LA TRIBUNE - Quel bilan tirez-vous de l'année 2020 dans un contexte compliqué en raison de la crise du Covid-19 ?
STÉPHANE ISRAËL, PDG D'ARIANESPACE - Effectivement, le contexte a été très compliqué avec une année 2020 marquée par un événement totalement inattendu la crise du Covid. Elle a entraîné l'arrêt des campagnes de lancement au Centre spatial guyanais pendant deux mois. Par ailleurs, notre client OneWeb a été placé en Chapter 11, le régime américain des faillites, avec pour conséquence une interruption brutale de l'activité à partir du mois de mars.
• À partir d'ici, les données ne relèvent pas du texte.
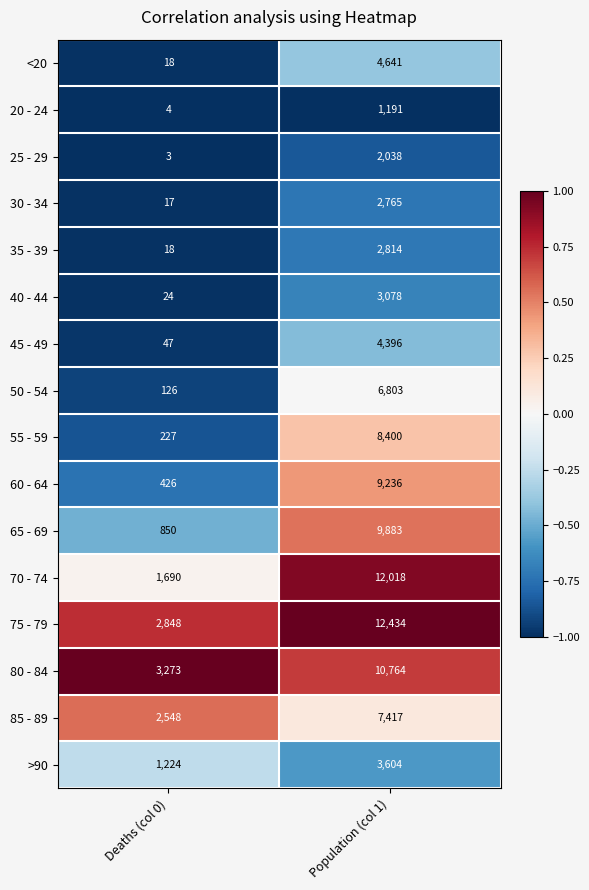

Which series has the largest total across all categories?

75 - 79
Enfin, des projets de satellites, qui auraient pu nous permettre de lancer une quatrième Ariane 5 cette année, ont été retardés. Finalement, Arianespace a terminé l'année avec 10 lancements (cinq Soyuz, trois Ariane 5 et deux Vega). Soit un de plus qu'en 2019. On est dans la moyenne de ce qu'on fait depuis 2014 où on réalise à peu près 11 lancements par an, dans un contexte où il y a eu plusieurs mois d'activité gelée. C'est quand même très satisfaisant de terminer à dix lancements et nous le devons à l'implication de l'ensemble des équipes d'Arianespace, de ses partenaires industriels,ainsi que du CNES et de l'ESA.
Quel est votre analyse sur cette année si particulière ?
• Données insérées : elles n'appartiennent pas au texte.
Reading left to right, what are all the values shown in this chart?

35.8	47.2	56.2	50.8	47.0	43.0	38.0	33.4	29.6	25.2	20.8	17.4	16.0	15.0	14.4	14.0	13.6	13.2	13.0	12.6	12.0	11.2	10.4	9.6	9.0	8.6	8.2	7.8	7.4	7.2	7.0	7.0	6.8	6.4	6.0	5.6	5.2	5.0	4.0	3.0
Je fais deux constats forts. C'est d'une part, pour Arianespace, la prédominance des lancements commerciaux sur les dix réalisés l'année dernière. En 2020, nous n'avons opéré que deux lancements strictement institutionnels : le satellite d'observation militaire CSO-2 sur Soyuz ainsi que les satellites Taranis (CNES) et Seosat-Ingenio (ESA) sur Vega, qui malheureusement a été un échec. Un troisième lancement, le Vega multiple avec 53 satellites a fait l'objet d'un soutien de la Commission européenne et de l'ESA tout en étant majoritairement commercial. Ce bilan n'a pas d'équivalent : la domination du commercial par rapport à l'institutionnel est vraiment une singularité d'Arianespace qui la distingue de ses concurrents. D'autre part, nous avons réalisé cette année des lancements très innovants qui montrent bien les évolutions de ce marché. Sur le segment géostationnaire (GTO), nous avons réalisé pour la première fois un lancement triple, avec le véhicule de service en orbite MV2. Nous avons lancé à trois reprises des satellites de la méga-constellation OneWeb. Enfin, nous avons, avec le Vega que je viens d'évoquer, réussi une mission qui comportait 53 charges utiles. Cette année est à la fois très représentative de notre exposition au segment commercial, des évolutions du marché et de notre capacité à y répondre par de nouveaux services.